Phosphodiester CpG oligonucleotides as adjuvants: polyguanosine runs enhance cellular uptake and improve immunostimulative activity of phosphodiester CpG oligonucleotides in vitro and in vivo.

Bacterial DNA and oligonucleotides (ODN) containing CpG-motifs strongly activate cells of the immune system. Accordingly CpG-DNA is a powerful adjuvant in vaccination protocols for B-cell as well as for cytotoxic T-cell responses. A decisive propensity of CpG-DNA is its capacity to induce preferentially T helper type 1 (Th1)-dominated immune responses. To exert its function CpG-DNA has to be taken up by responsive cells, e.g. antigen-presenting cells (APC). The rate of uptake is influenced by the DNA's backbone modification and critically determines activity of CpG-DNA. CpG ODN with a phosphothioate backbone (PTO) are currently used for most in vivo and in vitro studies, since PTO modification protects ODN from the attack of nucleases.
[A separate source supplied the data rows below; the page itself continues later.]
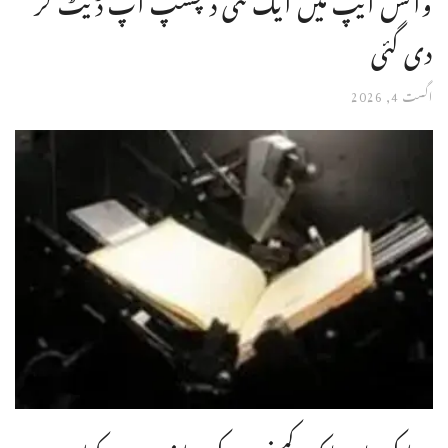
دی گئی
اگست 4, 2026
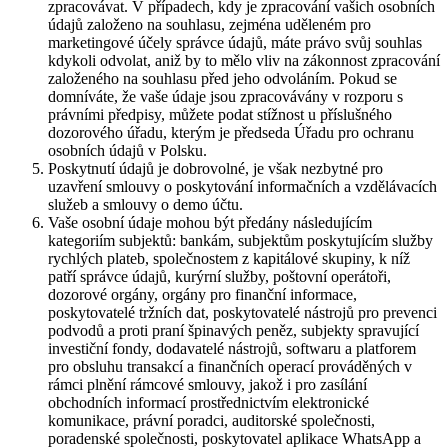
zpracovávat. V případech, kdy je zpracování vašich osobních
údajů založeno na souhlasu, zejména uděleném pro
marketingové účely správce údajů, máte právo svůj souhlas
kdykoli odvolat, aniž by to mělo vliv na zákonnost zpracování
založeného na souhlasu před jeho odvoláním. Pokud se
domníváte, že vaše údaje jsou zpracovávány v rozporu s
právními předpisy, můžete podat stížnost u příslušného
dozorového úřadu, kterým je předseda Úřadu pro ochranu
osobních údajů v Polsku.
Poskytnutí údajů je dobrovolné, je však nezbytné pro
uzavření smlouvy o poskytování informačních a vzdělávacích
služeb a smlouvy o demo účtu.
Vaše osobní údaje mohou být předány následujícím
kategoriím subjektů: bankám, subjektům poskytujícím služby
rychlých plateb, společnostem z kapitálové skupiny, k níž
patří správce údajů, kurýrní služby, poštovní operátoři,
dozorové orgány, orgány pro finanční informace,
poskytovatelé tržních dat, poskytovatelé nástrojů pro prevenci
podvodů a proti praní špinavých peněz, subjekty spravující
investiční fondy, dodavatelé nástrojů, softwaru a platforem
pro obsluhu transakcí a finančních operací prováděných v
rámci plnění rámcové smlouvy, jakož i pro zasílání
obchodních informací prostřednictvím elektronické
komunikace, právní poradci, auditorské společnosti,
poradenské společnosti, poskytovatel aplikace WhatsApp a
However, after administration of PTO-modified CpG-ODN long-lasting effects including lymphadenopathy as well as sustained local interferon-gamma (IFN-gamma) and interleukin-12 (IL-12) production have been reported. To circumvent these restrictions we investigated the effects of DNA sequence as well as DNA backbone modification on cellular uptake and resulting immunostimulation. We show here that uptake of phosphodiester (PO)-CpG-ODN can be strongly enhanced by poly guanosine runs added at the 3' end of the ODN. In addition these ODN showed an improved immunostimulatory activity in vivo and in vitro. This included protection of mice against lethal Th2-dependent leishmaniasis as well as priming of antigen specific Th1 responses. More importantly, guanosine-rich PO-CpG-ODN neither induced lymphadenopathy nor prolonged cytokine production after local administration. Since these improved PO ODN are efficient in vitro and in vivo and lack long lasting undesired effects they could be used preferably as adjuvants in vaccination protocols.